World-renowned Russian poet Vera Pavlova, the author of 18 collections of poetry translated into 22 languages, visited Dickinson this week. She was joined by her translator and partner Steven Seymour, former translator and interpreter for the US Department of State. Both are longtime friends of the Dickinson Russian Department, having visited back in 2004 as part of the annual poetry festival Semana Poetica. During their most recent visit to Carlisle, Vera and Steven worked with advanced Russian students Caitlin Moriarty, Alex North, and Maria Smirnova on the translation of a new cycle of Vera's poetry. The workshop was part of the students' senior seminar, "Workshop in Translation," led by Prof. Alyssa DeBlasio. During the session with Vera and Steven, students discussed and worked through many of the difficulties of translating poems from Russian into English.

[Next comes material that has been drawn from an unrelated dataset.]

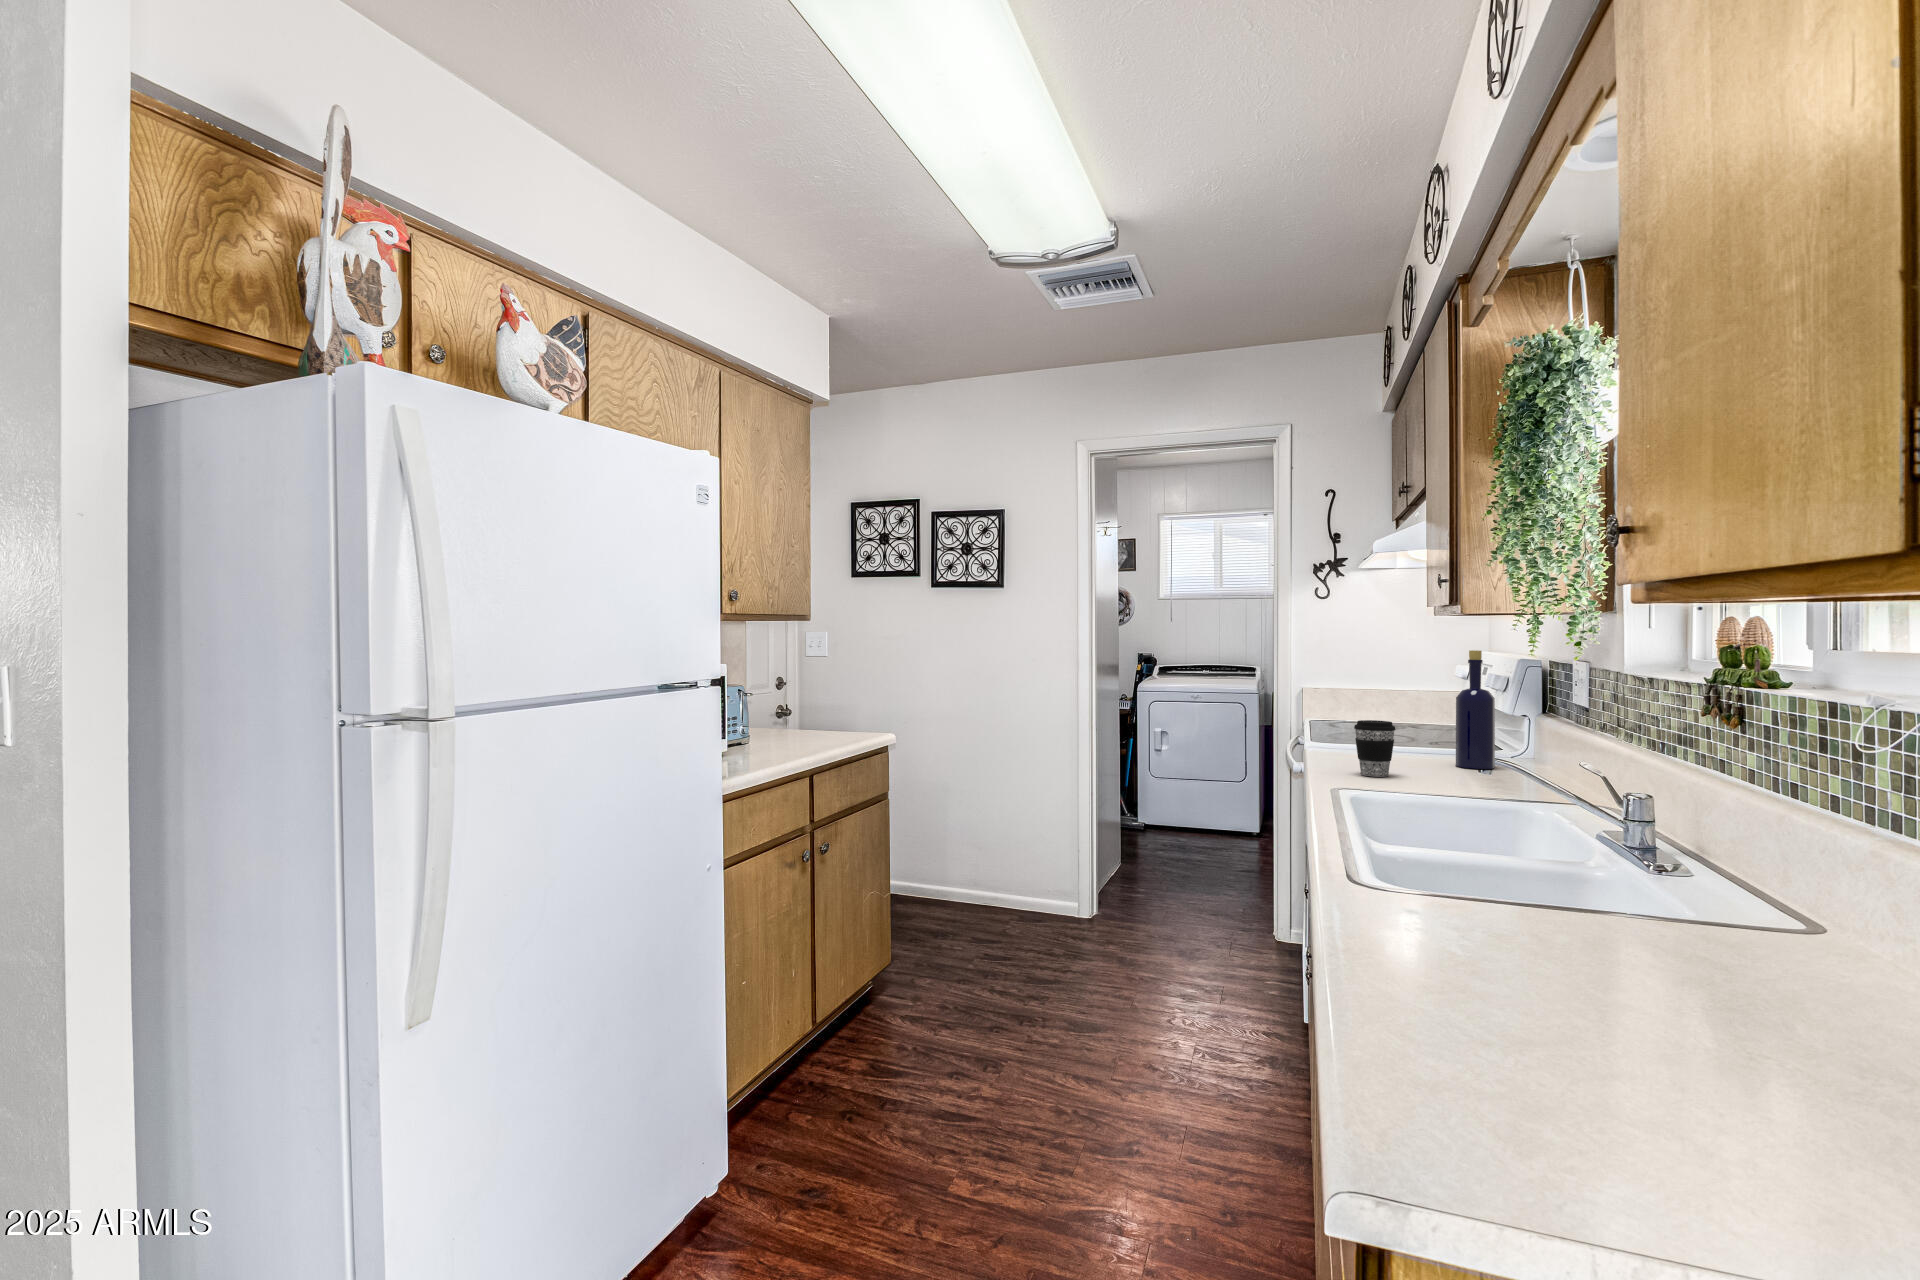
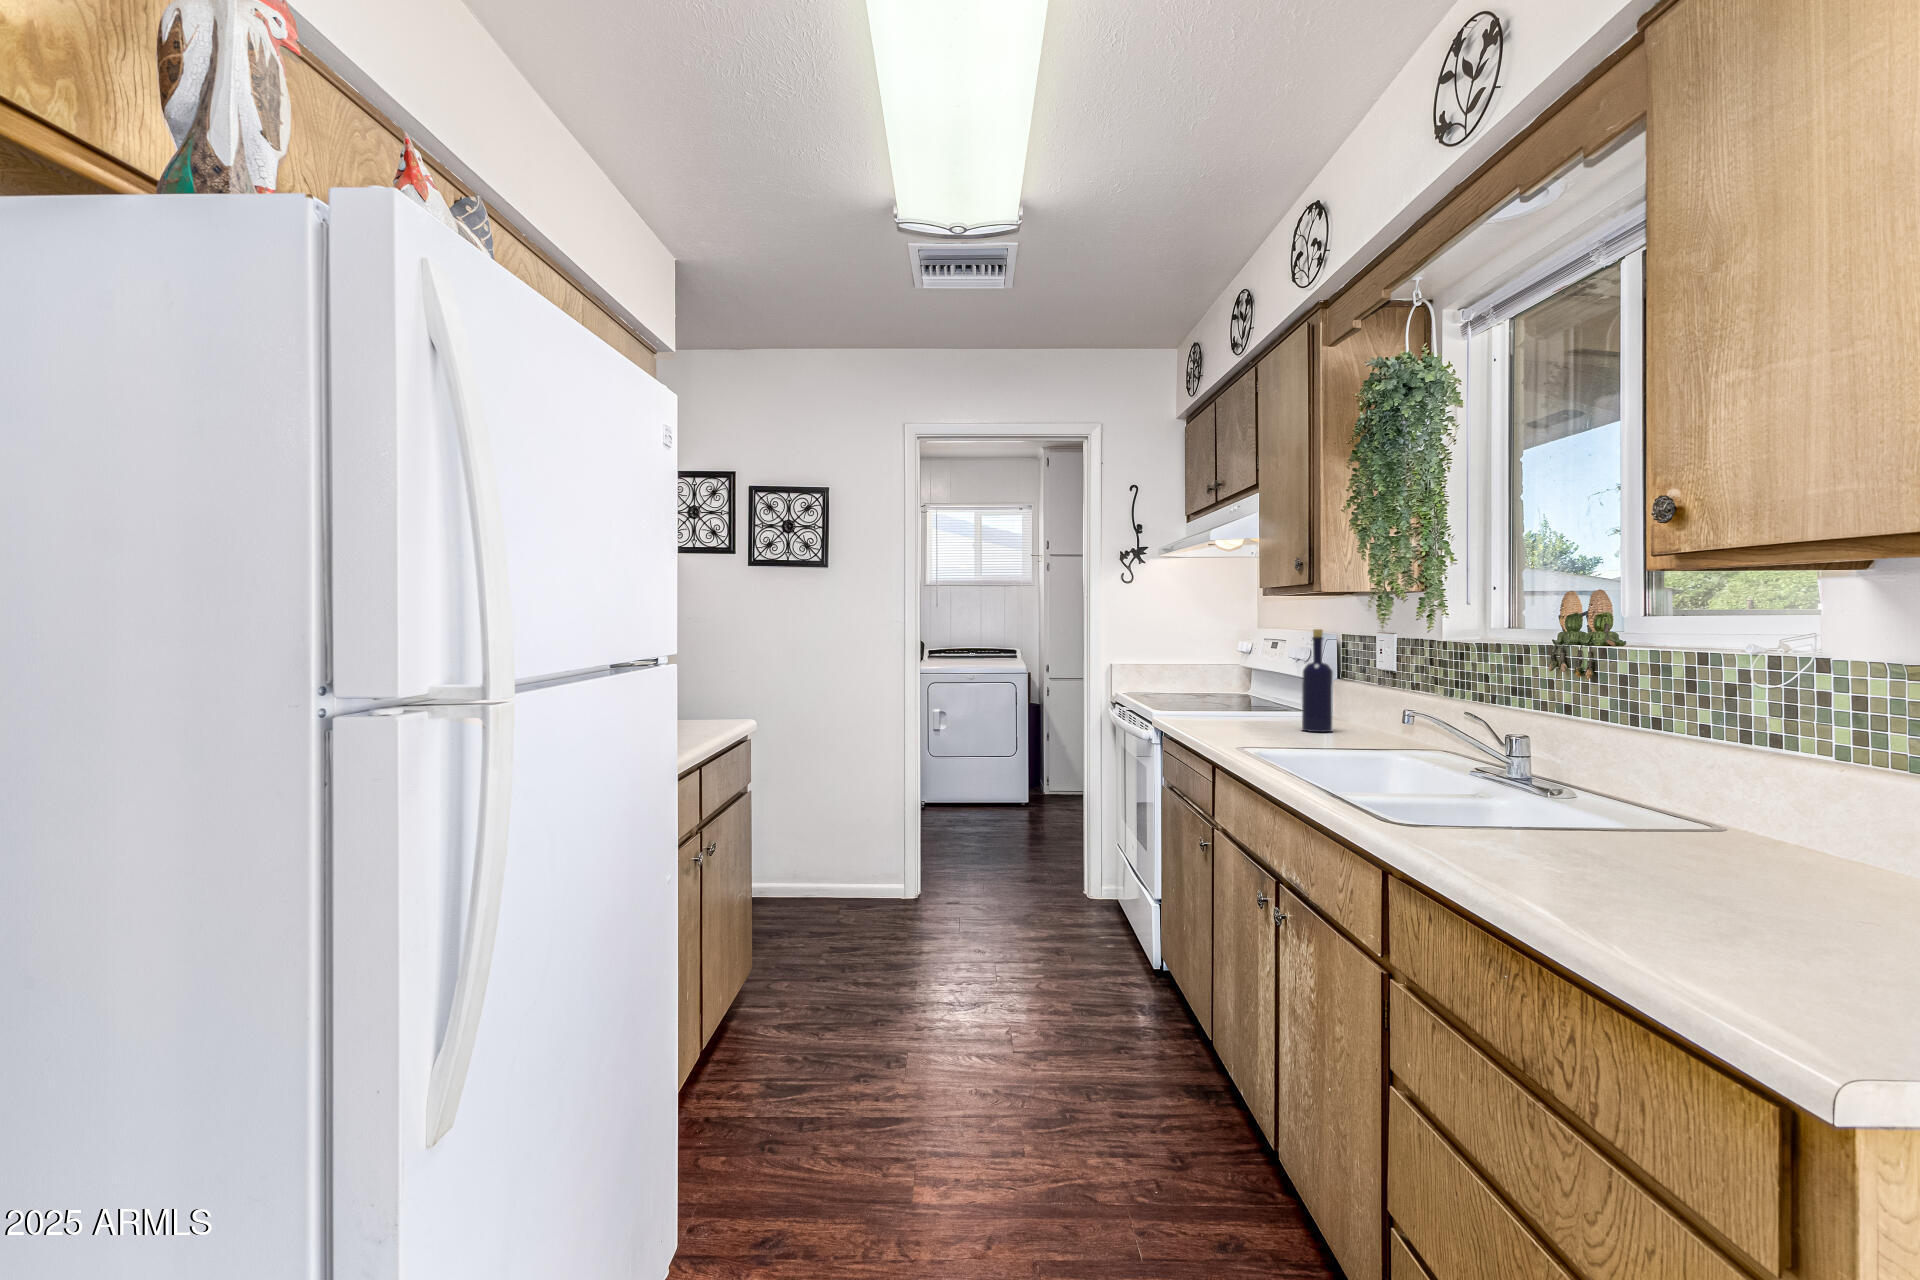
coffee cup: present [1354,720,1396,777] -> none [1239,693,1276,743]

Later this week, Vera will read a selection of her poetry to the Dickinson community at a public reading in the Biblio Café and the students, Caitlin, Alex, and Maria, will read their English translations in accompaniment.  

 

For Maria Smirnova, a student from the Russian State University for the Humanities (Moscow), it was her first time translating from her native Russian into English. "Before the workshop I was very afraid and thought I would never be able to do it. Now I have changed my mind, as I understood that the most important fact for the translator of poetry is to make the translated poems sound natural, sound like they were originally written in English. It was a great experience."